Senate Majority Floor Leader Damon Thayer, R-Georgetown, agreed.
"I think the hemp bill has the votes to get out of committee," he said, "and there's growing support for it in the Senate."
Hornback said Agriculture Commissioner James Comer and officials from the Kentucky State Police will answer questions from lawmakers about the legislation.
Comer has been a strong advocate for allowing Kentucky farmers to position themselves to be among the first to grow hemp if federal prohibitions are eased.
State police officials have said they have concerns that allowing hemp cultivation will interfere with their efforts to eradicate marijuana.
Comer said no one would be planting marijuana anywhere near hemp.
"Every dope grower in Kentucky knows that if hemp cross-pollinates with marijuana, it ruins the marijuana," he said.
Comer said Friday that a secret vote on whether to allow a public vote smacks of a lack of transparency.

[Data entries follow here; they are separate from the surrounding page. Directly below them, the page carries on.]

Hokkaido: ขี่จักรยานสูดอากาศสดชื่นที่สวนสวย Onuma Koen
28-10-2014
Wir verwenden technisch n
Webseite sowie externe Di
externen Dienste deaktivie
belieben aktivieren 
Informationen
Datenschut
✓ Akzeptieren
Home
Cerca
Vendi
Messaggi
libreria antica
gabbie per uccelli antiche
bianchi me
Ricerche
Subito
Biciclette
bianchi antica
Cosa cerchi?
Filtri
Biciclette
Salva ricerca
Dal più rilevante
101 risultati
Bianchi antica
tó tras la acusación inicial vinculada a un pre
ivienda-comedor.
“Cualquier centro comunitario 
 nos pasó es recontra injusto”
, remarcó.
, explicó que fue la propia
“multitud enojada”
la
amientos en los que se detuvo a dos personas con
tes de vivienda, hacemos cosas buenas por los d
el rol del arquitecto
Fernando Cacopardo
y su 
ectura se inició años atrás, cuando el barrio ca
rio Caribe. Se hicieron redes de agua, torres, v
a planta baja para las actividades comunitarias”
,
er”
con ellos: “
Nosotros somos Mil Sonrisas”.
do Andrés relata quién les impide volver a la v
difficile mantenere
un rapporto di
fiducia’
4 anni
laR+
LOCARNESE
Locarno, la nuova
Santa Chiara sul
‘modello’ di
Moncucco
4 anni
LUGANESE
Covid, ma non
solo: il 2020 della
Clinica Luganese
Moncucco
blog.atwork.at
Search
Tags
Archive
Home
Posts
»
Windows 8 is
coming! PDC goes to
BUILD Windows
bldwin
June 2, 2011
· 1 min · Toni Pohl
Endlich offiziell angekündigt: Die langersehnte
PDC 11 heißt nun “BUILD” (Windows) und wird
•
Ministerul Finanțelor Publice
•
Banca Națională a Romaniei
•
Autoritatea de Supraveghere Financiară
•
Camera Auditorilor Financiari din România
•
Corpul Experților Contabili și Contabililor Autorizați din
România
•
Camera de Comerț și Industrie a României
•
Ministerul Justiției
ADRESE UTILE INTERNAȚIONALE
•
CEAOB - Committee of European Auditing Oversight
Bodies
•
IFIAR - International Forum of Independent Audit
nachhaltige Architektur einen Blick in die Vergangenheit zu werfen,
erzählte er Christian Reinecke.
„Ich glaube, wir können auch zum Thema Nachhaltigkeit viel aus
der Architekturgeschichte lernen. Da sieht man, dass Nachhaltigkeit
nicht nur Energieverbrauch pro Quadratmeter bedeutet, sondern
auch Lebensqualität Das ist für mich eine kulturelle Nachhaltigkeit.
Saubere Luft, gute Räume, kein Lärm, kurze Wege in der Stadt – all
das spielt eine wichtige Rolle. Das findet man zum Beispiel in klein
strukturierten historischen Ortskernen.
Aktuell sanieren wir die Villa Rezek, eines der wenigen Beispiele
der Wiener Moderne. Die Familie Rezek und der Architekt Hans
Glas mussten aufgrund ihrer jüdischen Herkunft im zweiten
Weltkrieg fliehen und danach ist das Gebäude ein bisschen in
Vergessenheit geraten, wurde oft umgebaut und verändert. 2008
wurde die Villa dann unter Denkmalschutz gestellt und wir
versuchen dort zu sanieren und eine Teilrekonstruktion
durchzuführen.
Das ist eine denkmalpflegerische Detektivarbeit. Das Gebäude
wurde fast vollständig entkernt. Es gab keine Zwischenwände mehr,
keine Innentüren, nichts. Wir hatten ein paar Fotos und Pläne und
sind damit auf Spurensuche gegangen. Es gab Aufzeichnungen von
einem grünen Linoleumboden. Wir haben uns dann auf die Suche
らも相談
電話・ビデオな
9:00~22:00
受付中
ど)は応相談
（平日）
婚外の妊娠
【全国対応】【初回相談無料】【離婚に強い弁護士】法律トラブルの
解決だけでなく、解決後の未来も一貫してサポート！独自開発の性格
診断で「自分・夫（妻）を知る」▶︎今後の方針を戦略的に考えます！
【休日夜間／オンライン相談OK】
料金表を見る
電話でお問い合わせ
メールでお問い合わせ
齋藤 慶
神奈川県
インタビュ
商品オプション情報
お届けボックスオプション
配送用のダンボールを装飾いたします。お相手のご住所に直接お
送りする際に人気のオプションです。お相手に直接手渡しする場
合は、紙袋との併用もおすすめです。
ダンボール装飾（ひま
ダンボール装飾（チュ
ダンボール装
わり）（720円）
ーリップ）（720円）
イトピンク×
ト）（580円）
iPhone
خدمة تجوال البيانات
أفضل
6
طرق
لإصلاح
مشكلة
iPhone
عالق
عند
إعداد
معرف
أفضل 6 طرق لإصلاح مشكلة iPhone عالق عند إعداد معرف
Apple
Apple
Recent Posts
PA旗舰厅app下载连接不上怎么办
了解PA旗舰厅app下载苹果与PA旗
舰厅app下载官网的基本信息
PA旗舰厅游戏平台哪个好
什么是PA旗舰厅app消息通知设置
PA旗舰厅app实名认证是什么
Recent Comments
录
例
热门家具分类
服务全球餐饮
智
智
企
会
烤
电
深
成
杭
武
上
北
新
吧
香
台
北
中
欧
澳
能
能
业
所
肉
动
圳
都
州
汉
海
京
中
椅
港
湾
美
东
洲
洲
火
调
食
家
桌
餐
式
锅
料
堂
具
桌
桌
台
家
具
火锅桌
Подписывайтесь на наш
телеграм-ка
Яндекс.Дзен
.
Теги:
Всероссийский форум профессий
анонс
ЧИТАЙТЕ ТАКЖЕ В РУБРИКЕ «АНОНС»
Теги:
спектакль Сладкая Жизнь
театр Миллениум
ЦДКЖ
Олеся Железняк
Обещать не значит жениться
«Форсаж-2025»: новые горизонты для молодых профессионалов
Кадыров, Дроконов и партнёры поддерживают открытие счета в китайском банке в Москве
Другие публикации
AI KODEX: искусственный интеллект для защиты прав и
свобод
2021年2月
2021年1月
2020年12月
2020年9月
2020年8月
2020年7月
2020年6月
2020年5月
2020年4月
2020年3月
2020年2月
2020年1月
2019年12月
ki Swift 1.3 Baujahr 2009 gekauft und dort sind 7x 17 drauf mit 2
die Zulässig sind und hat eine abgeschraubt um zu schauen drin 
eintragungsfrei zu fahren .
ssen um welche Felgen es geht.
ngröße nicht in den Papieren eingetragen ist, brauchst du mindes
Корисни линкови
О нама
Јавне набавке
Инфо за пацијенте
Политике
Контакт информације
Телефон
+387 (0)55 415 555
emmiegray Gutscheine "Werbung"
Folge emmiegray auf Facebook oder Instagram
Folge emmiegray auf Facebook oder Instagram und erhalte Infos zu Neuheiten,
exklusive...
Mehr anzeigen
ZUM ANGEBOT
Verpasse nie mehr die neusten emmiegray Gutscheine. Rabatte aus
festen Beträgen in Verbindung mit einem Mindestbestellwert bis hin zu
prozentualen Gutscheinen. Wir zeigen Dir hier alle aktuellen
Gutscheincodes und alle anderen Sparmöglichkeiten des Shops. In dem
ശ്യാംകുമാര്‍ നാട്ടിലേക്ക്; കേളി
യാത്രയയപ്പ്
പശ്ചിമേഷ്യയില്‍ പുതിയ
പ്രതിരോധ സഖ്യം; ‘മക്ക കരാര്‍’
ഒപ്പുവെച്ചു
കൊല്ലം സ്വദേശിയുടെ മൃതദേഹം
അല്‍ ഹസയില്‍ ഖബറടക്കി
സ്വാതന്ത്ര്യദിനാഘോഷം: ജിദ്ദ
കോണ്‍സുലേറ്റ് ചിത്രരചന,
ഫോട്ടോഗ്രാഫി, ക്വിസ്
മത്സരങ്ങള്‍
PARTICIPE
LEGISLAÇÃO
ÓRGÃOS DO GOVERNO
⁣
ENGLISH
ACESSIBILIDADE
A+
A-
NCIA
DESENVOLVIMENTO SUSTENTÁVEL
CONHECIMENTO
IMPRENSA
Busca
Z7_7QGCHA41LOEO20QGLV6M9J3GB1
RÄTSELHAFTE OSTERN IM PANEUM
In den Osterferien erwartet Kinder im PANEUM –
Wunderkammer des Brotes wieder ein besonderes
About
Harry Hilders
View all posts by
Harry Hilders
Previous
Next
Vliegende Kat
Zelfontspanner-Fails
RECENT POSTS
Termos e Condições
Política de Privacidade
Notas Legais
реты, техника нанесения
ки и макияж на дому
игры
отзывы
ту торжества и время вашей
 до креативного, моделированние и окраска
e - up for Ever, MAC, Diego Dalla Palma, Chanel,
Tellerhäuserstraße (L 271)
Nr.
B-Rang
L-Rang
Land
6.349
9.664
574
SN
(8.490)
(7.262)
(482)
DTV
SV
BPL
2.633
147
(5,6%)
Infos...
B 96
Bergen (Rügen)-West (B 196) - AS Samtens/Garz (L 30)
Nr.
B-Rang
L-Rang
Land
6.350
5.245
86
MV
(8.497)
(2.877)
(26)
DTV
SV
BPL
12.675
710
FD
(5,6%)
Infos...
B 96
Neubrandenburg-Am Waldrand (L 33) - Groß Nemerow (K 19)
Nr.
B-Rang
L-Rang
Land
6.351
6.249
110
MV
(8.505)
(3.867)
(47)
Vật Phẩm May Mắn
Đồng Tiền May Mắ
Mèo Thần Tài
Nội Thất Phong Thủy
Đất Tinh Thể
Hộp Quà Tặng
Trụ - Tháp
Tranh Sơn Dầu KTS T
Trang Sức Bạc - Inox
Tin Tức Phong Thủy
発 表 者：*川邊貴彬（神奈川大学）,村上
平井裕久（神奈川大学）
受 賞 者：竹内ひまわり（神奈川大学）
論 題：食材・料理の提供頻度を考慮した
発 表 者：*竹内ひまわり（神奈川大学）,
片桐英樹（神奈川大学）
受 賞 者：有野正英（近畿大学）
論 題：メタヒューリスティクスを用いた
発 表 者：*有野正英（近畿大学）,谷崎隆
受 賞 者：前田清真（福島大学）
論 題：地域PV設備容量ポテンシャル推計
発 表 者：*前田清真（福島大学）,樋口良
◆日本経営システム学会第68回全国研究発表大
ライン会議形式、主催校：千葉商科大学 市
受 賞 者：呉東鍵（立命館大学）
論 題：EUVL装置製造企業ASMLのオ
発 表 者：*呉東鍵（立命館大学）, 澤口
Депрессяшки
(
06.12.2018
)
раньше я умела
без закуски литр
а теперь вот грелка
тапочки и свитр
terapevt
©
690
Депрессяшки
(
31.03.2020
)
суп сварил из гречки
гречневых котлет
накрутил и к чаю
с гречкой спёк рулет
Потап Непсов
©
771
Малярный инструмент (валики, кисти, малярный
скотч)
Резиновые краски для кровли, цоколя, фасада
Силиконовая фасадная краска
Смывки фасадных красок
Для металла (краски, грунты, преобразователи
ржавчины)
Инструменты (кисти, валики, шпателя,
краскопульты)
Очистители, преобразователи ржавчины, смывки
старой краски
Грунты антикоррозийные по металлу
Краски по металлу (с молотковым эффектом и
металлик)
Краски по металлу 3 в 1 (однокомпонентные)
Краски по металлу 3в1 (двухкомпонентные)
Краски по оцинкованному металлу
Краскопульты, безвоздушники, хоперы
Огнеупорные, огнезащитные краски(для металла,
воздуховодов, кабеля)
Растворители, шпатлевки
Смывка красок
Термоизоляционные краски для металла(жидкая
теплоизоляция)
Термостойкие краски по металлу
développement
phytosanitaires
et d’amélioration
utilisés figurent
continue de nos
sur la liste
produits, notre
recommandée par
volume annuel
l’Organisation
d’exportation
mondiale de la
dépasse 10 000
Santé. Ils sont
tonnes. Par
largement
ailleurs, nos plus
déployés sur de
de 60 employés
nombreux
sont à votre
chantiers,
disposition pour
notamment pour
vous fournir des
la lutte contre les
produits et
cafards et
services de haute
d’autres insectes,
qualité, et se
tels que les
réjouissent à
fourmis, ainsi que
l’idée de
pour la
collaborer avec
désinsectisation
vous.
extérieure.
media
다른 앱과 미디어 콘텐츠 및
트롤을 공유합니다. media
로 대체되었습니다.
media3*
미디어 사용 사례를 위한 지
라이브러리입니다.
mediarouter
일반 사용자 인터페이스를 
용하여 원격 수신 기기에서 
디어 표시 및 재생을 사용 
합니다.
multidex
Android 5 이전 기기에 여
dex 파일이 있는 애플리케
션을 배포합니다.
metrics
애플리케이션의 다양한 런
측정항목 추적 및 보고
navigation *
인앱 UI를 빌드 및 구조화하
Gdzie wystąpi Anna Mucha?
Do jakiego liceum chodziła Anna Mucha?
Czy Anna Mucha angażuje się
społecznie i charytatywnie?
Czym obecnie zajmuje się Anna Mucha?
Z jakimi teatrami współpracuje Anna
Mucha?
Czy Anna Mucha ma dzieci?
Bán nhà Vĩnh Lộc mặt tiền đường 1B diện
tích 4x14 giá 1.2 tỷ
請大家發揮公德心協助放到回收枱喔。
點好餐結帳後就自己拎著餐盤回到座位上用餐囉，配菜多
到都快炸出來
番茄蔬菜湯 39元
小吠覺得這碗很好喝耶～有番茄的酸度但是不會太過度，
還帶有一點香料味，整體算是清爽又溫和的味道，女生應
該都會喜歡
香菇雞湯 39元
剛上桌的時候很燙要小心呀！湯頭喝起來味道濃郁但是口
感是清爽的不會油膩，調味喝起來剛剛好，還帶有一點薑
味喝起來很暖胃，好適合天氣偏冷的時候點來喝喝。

"As a Republican, that's totally against what we should be standing for," Comer said.
"At the end of the day, I'm confident the Senate Republicans will have the courage to take a public vote on this issue. It's a very important issue and received a lot of media attention from all over the country — very positive attention."
He compared the behind-the-scenes negotiations to political maneuvering in Washington, and he said voters are sick of it.
"I think if people knew, ... they'd be sick about this, too," Comer said.
Hornback said he thinks Senate leadership ultimately will treat the bill fairly.
"I think it's a good bill, that it's progressive for Kentucky," he said. "Kentucky needs to be on the forefront if there is something coming down the pipe when federal law is changed. ... I'm tired of seeing Kentucky on the back burner and being late on everything. If it does pass Congress, then you'll have to be one of the first states to start ... or you'll be left behind."